Dokter Bedah Kagum Dengan Pandangan Angelina Jolie Soal Bekas Luka Mastektomi
Dokter Bedah Angelina Jolie Sebut Keputusan Soal Bekas Luka sebagai 'Pilihan' Ungkap Proses Penyembuhan yang Tak Terlihat
Aktris peraih Oscar Angelina Jolie kembali membuka kisah personal tentang bekas luka mastektomi gandanya yang dijalani pada 2013.
Dalam wawancara terbaru dengan media Prancis, ia menyebut bekas luka tersebut sebagai sebuah pilihan.
Pernyataan yang kemudian mendapat respons emosional dari dokter bedahnya, Kristi Funk.
Dr.
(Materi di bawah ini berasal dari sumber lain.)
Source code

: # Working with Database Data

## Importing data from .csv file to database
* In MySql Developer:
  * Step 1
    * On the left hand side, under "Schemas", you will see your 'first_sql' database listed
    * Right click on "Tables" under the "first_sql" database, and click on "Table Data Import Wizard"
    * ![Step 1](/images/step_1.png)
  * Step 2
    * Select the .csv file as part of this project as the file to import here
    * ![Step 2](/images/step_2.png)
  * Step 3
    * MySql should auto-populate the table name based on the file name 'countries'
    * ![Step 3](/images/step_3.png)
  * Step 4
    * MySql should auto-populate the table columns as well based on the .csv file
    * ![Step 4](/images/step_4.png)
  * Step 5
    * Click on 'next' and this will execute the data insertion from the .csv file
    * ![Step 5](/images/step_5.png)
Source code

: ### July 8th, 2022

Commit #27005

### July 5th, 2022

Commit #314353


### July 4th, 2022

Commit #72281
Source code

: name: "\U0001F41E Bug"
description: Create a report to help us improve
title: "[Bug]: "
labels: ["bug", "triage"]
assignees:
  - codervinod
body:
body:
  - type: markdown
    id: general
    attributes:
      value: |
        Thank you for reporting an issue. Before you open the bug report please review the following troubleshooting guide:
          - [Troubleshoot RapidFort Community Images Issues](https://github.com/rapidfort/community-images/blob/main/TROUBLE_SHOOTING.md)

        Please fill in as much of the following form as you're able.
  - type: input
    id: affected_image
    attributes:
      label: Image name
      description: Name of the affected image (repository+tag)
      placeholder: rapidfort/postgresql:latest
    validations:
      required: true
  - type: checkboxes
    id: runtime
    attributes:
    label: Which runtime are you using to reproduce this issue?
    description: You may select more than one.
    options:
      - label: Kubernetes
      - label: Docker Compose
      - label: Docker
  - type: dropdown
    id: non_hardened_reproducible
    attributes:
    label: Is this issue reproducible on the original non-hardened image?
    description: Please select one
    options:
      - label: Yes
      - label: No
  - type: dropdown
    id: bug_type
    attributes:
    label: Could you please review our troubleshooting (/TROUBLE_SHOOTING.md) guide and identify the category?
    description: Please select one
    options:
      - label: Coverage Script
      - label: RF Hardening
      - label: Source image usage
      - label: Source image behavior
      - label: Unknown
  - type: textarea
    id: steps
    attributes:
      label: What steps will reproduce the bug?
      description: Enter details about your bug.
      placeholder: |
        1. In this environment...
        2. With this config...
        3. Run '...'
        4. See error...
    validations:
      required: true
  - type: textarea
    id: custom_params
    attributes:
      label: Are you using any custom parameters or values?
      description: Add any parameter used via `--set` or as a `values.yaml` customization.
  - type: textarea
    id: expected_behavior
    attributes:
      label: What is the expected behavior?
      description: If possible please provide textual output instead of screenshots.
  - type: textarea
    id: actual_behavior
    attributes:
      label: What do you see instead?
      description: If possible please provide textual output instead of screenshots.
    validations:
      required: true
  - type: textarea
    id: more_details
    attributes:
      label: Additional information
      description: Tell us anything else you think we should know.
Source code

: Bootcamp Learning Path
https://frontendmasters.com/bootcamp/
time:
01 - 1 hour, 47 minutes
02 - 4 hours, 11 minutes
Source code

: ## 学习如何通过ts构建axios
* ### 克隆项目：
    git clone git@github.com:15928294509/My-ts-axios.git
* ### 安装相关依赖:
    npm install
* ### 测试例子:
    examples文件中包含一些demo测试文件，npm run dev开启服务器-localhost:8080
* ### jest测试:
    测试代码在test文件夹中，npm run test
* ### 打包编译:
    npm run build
Kristi Funk, yang melakukan operasi mastektomi ganda pada Jolie, membagikan refleksinya melalui Instagram pada 13 Februari.
Ia mengaku tersentuh mendengar cara Jolie memaknai bekas luka di tubuhnya.
"Saya adalah ahli bedahnya. Saya yang membuat bekas luka itu," tulis Funk mengawali unggahannya.
Ia kemudian menyoroti pernyataan Jolie yang menyebut bekas lukanya sebagai pilihan untuk tetap hidup lebih lama demi anak-anaknya.
"Bekas luka saya adalah pilihan yang saya buat untuk tetap tinggal di sini selama mungkin bersama anak-anak saya," kata Jolie dalam wawancara tersebut.
Menurut Funk, pernyataan itu menunjukkan proses penyembuhan yang utuh dan jarang terlihat publik.
"Mendengar dia sekarang menyebutnya sebagai 'Pilihan', karena itu berarti Kehidupan, mengungkapkan lingkaran penuh penyembuhan yang tidak pernah dilihat kebanyakan orang. Ketika saya pertama kali bertemu Angie, dia membuat keputusan yang berani dan sangat pribadi, keputusan yang akan selamanya mengubah tubuhnya, tetapi juga memberinya hampir jaminan hidup bebas kanker payudara," tulisnya.
Funk menegaskan bahwa bekas luka bukanlah cacat, melainkan simbol perjuangan untuk bertahan hidup.
"Bekas luka bukanlah cacat, itu adalah pilihan untuk bertahan hidup, yang terlihat," tambah Funk.
"Bekas luka tersebut menceritakan kisah keberanian, cinta, dan kesempatan kedua," sambungnya.
Dalam wawancara yang sama, Jolie mengaku dirinya justru lebih tertarik pada kisah hidup di balik luka seseorang daripada konsep kesempurnaan tanpa bekas.
"Saya tidak tertarik pada gagasan sempurna tentang kehidupan tanpa bekas luka. Jadi, tidak, saya pikir, hei, Anda tahu, saya melihat bekas luka saya adalah pilihan yang saya buat untuk melakukan apa yang bisa saya lakukan agar bisa tetap di sini selama mungkin bersama anak-anak saya," jelasnya.
"Aku menyukai bekas lukaku karena itu, kau tahu, dan aku bersyukur memiliki kesempatan untuk memilih melakukan sesuatu yang proaktif tentang kesehatanku. Aku kehilangan ibuku saat masih muda, dan aku membesarkan anak-anakku tanpa seorang nenek," sambungnya.
Ibu Jolie, Marcheline Bertrand, meninggal dunia pada 2007 di usia 56 tahun akibat kanker.
Dalam opini terkenalnya bertajuk My Medical Choice yang terbit di The New York Times pada Mei 2013, Jolie mengungkap bahwa ia memiliki mutasi gen BRCA1 yang secara signifikan meningkatkan risiko kanker payudara dan ovarium.
Keputusan menjalani mastektomi ganda pun diambil sebagai langkah pencegahan.
Kini, pengalaman tersebut juga terhubung dengan proyek film terbarunya, Couture, yang berlatar Paris Fashion Week.
Dalam film itu, Jolie memerankan seorang pembuat film yang sedang menghadapi perceraian sekaligus diagnosis kanker payudara.
Film tersebut sebelumnya diputar perdana di Toronto International Film Festival 2025.
Lewat kisah pribadi dan perannya di layar lebar, Angelina Jolie kembali menunjukkan bahwa luka, baik fisik maupun emosional, bukanlah tanda kelemahan, melainkan bukti keberanian untuk memilih hidup.